Salah seorang pengrajin kue dari Gubuk Daya, Atun, menuturkan dalam pembuatan kue dibantu 3 orang pekerja, dengan jam kerja dari sore hingga pukul 24.00 Wita. Kue itu selain untuk dijual di pasar, juga melayani pesanan dari kantor dan sekolah.
“Tiap hari kita membuat khusus untuk yang dijual di pasar, kecuali pesanan tidaklah tiap hari, biasanya kalau ada acara di kantor atau di sekolah),” katanya, saat dijumpai di rumahnya, depan Masjid An-Nur Pohgading.
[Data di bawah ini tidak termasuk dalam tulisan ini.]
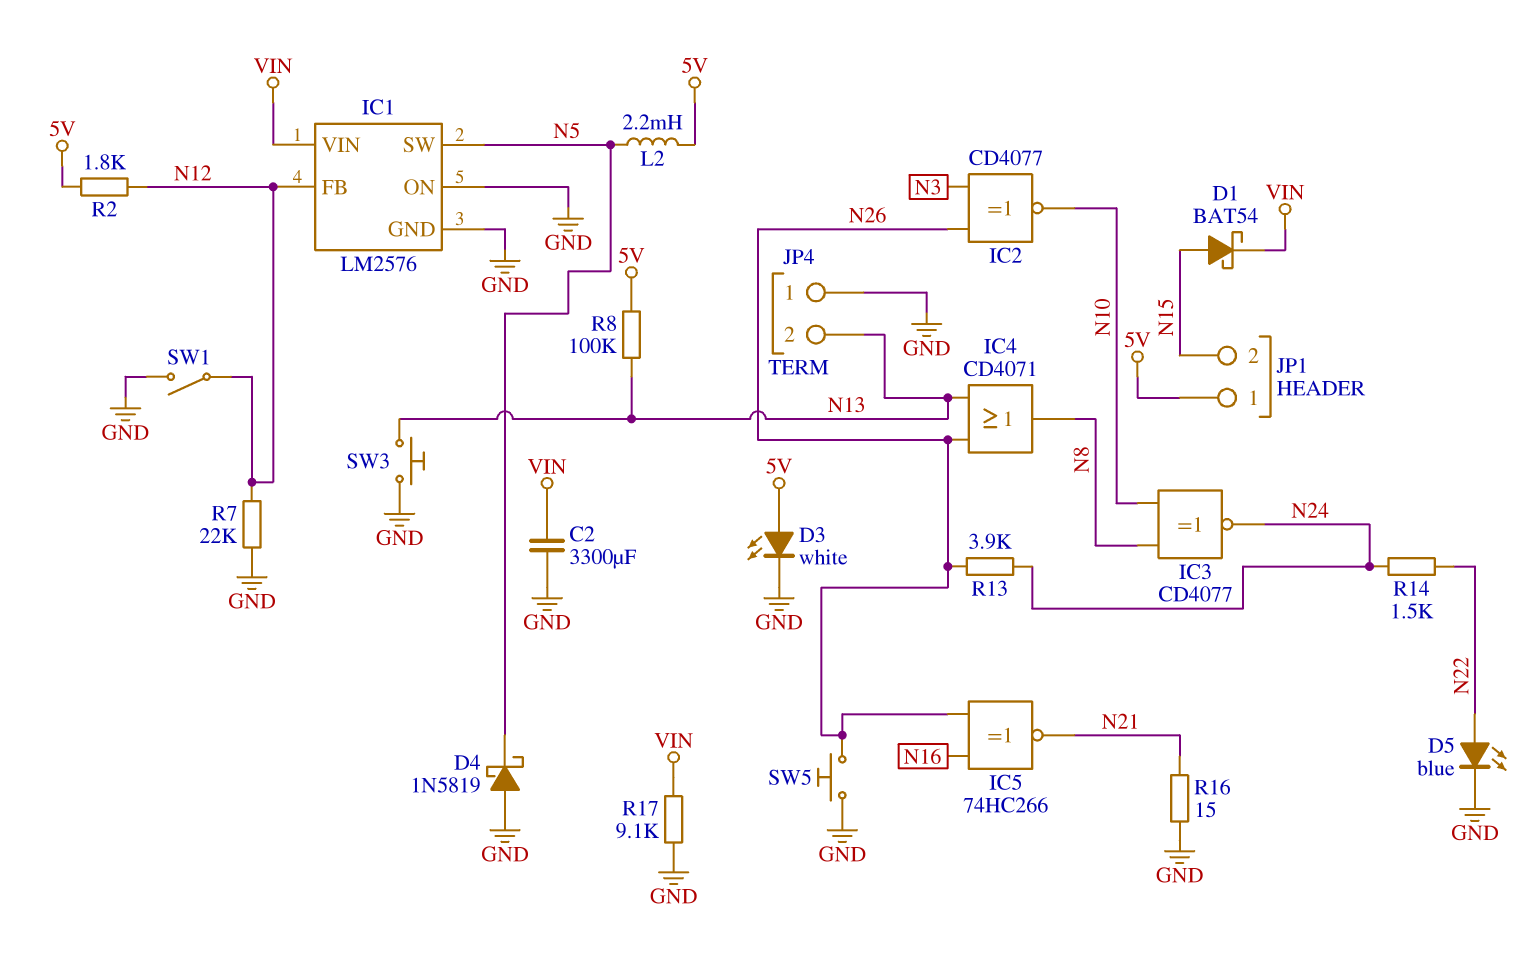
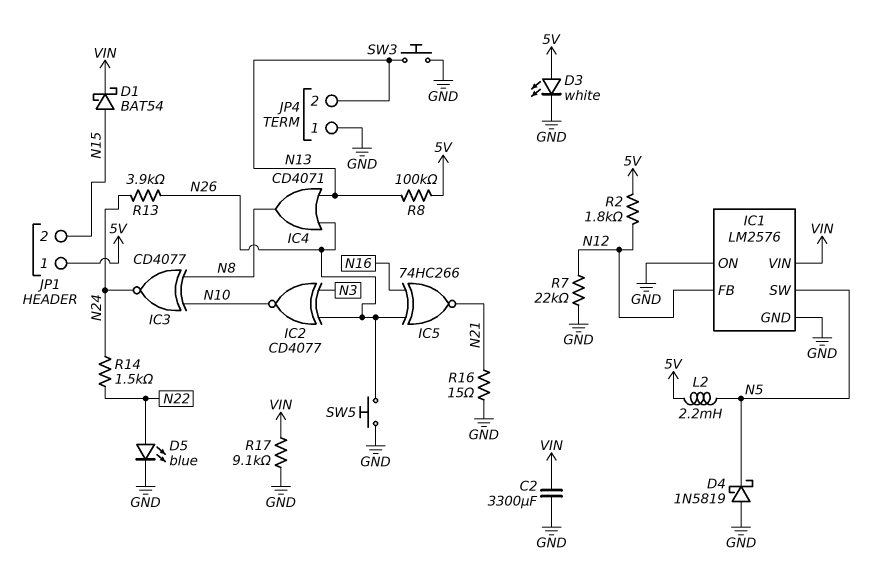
SW1: switch (GND, N12) -> none

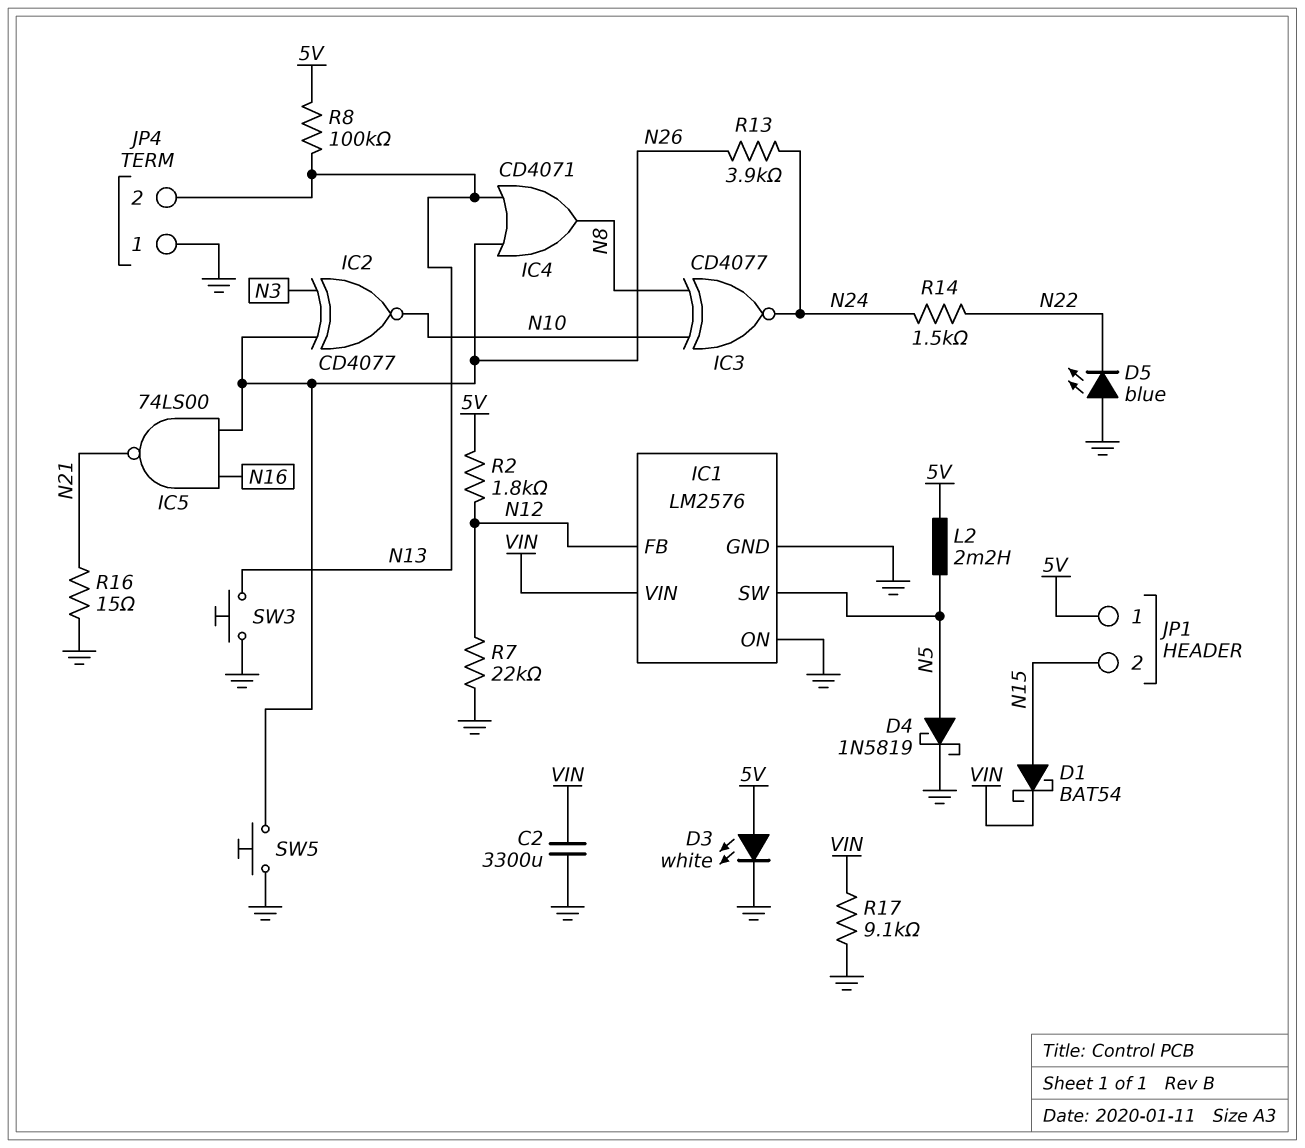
D4: schottky 1N5819 (A GND, K N5) -> schottky 1N5819 (A N5, K GND)
D5: LED blue (A N22, K GND) -> LED blue (A GND, K N22)
IC5: XNOR 74HC266 (in N16, in N26, out N21) -> NAND 74LS00 (in N16, in N26, out N21)

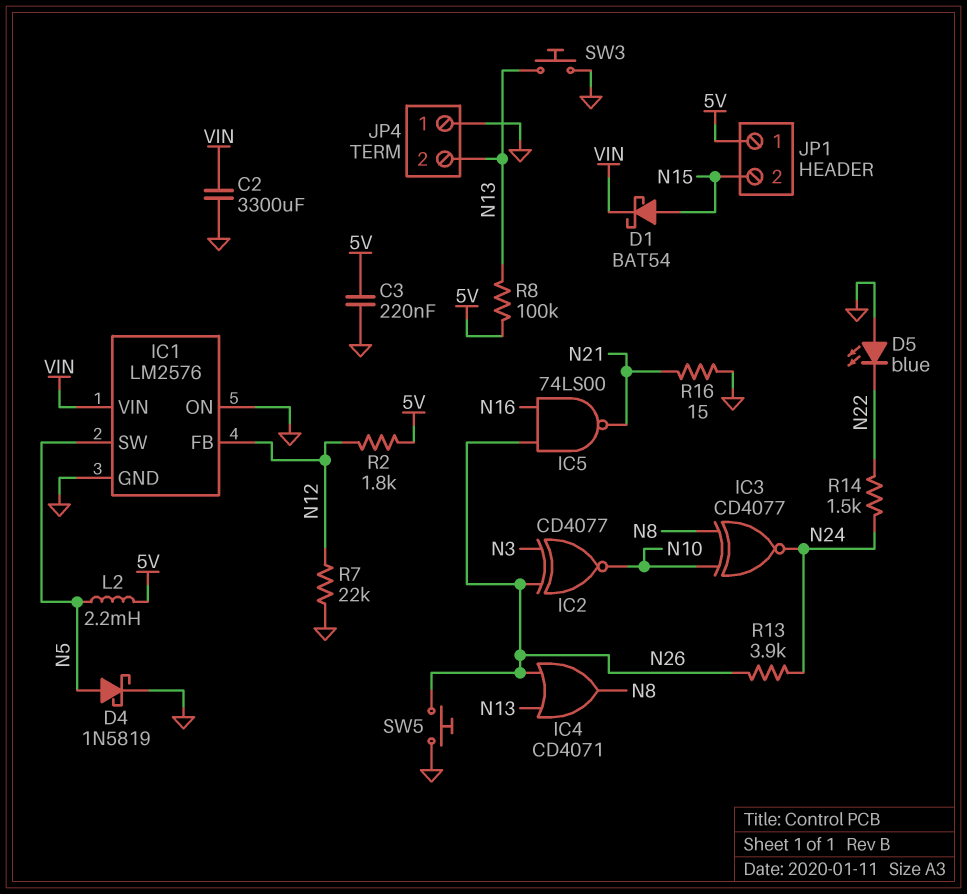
C3: none -> 220nF (5V, GND)
D3: LED white (A 5V, K GND) -> none
R17: 9.1k (GND, VIN) -> none

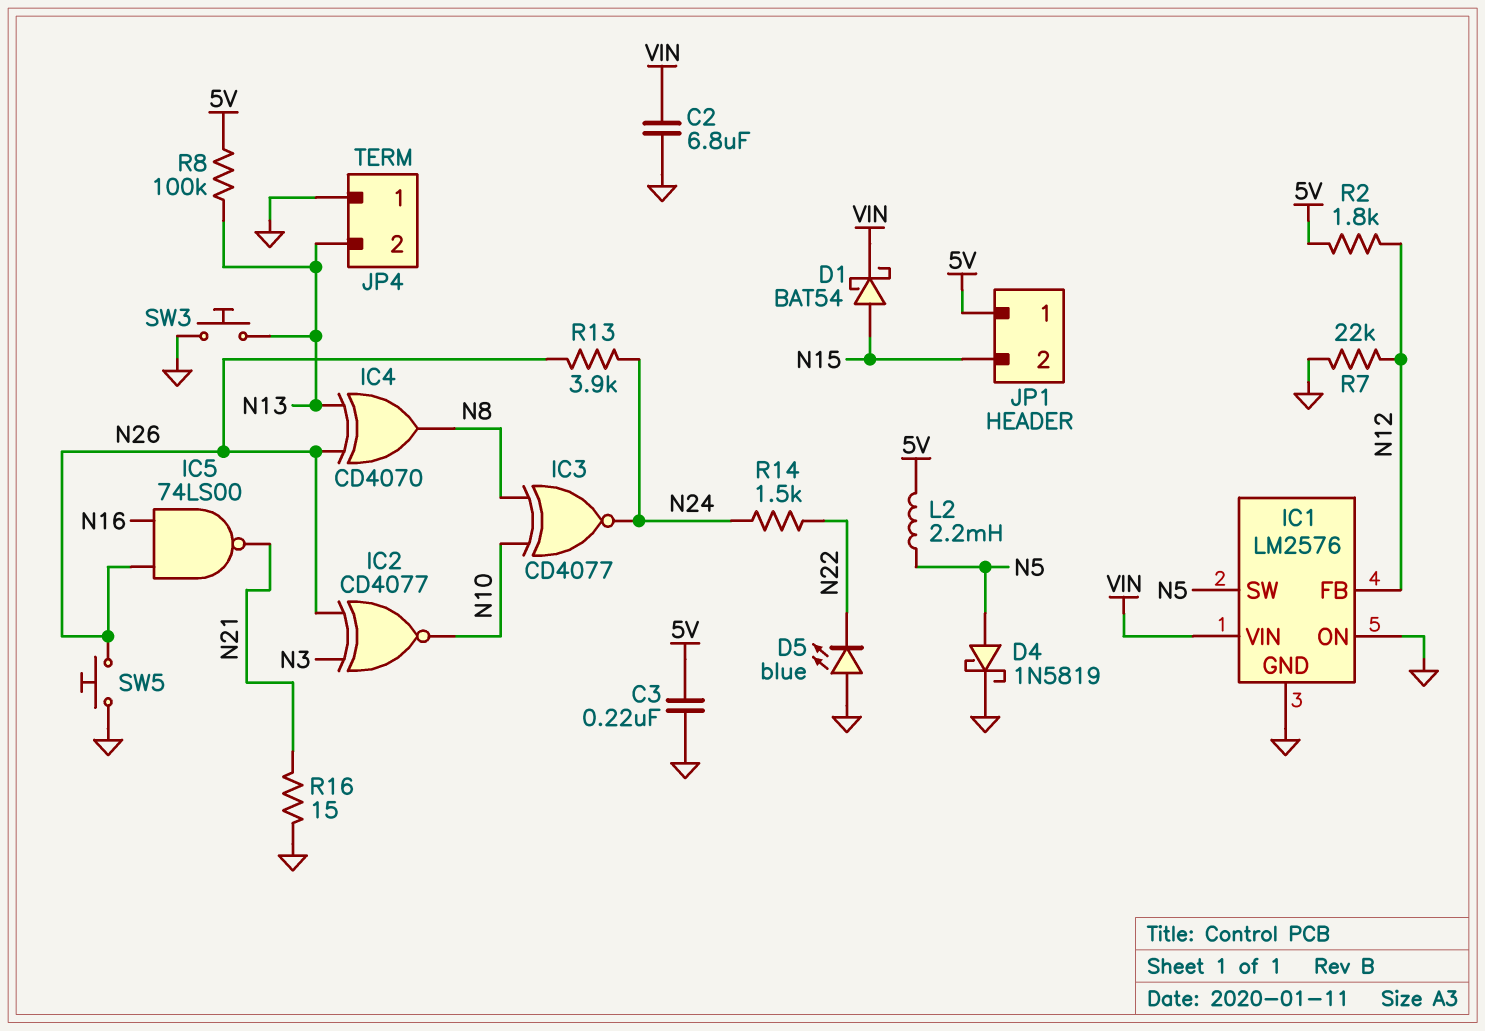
C2: 3300uF (GND, VIN) -> 6.8uF (GND, VIN)
IC4: OR CD4071 (in N13, in N26, out N8) -> XOR CD4070 (in N13, in N26, out N8)

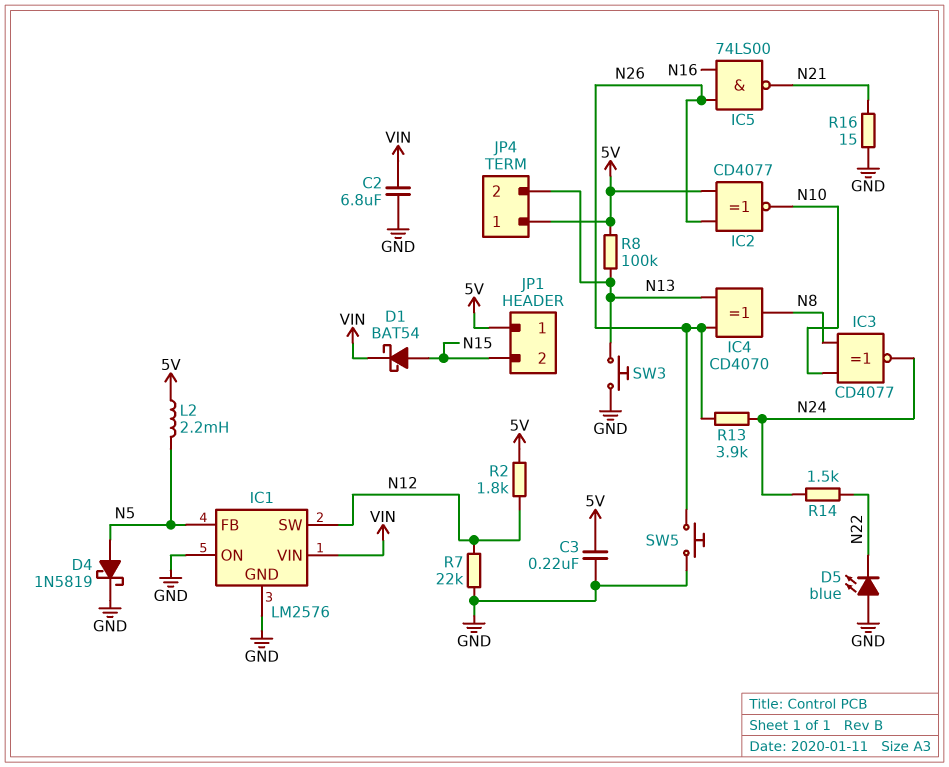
IC1 pin FB: N12 -> N5
IC1 pin SW: N5 -> N12
IC2: XNOR CD4077 (in N3, in N26, out N10) -> XNOR CD4077 (in 5V, in N26, out N10)
JP4 pin 1: GND -> 5V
Sementara itu, seorang pedagang kue di pasar Pohgading, Inak Peni (warga Gubuk Tengak), mengaku banyak pembeli setiap hari dan kue yang dijual pun habis. Kata dia, pagi usai subuh dirinya berangkat ke pasar dengan membawa puluhan jenis kue basah maupun kering.
“Alhamdulillah nggih….luek macem jaja niki… silak be semeton gitak (Alhamdulillah ya…banyak jenis kuenya ini…silahkan saudara lihat),” katanya, saat melayani pembeli merenggang. Tidak sampai 2 menit pembeli berdatangan lagi, hingga tanda waktu menunjukkan pukul 07.00 Wita aneka kue dagangannya hampir habis.
Inak Arni yang juga dari Pohgading (Dusun Gubuk Lauk) menuturkanau kue tradisional seperti cerorot biasa dibuat dan banyak dijual pada saat Hari Besar Islam (seperti halnya Maulid dan acara hajatan tradisi religi lainnya) dan pada saat jelang Ramadhan tiba.
“Tinggal seminggu saja bulan Ramadhan tiba banyak dibuat dan dijual seperti kue tradisional cerorot, wajik, lupis, bes-bes, kelepon, pokoknya banyak ya. Bisa dilihat nanti saat bulan Puasa hingga Hari Raya Ied),” katanya dalam bahasa Pohgading.
Setidaknya, sejumlah 30 kelompok usaha mampu menyerap tenaga kerja sejumlah 990 orang hingga 1.200 orang. Untuk itu, sebagai sentra produksi aneka kue Pohgading dilirik pihak desa berkenaan dengan pembinaan agar aneka kue itu menjadi produk unggulan sekaligus ikon Desa Pohgading dalam khazanh kuliner khususnya tradsional dan kuliner nusantara pada umumnya. (Kus).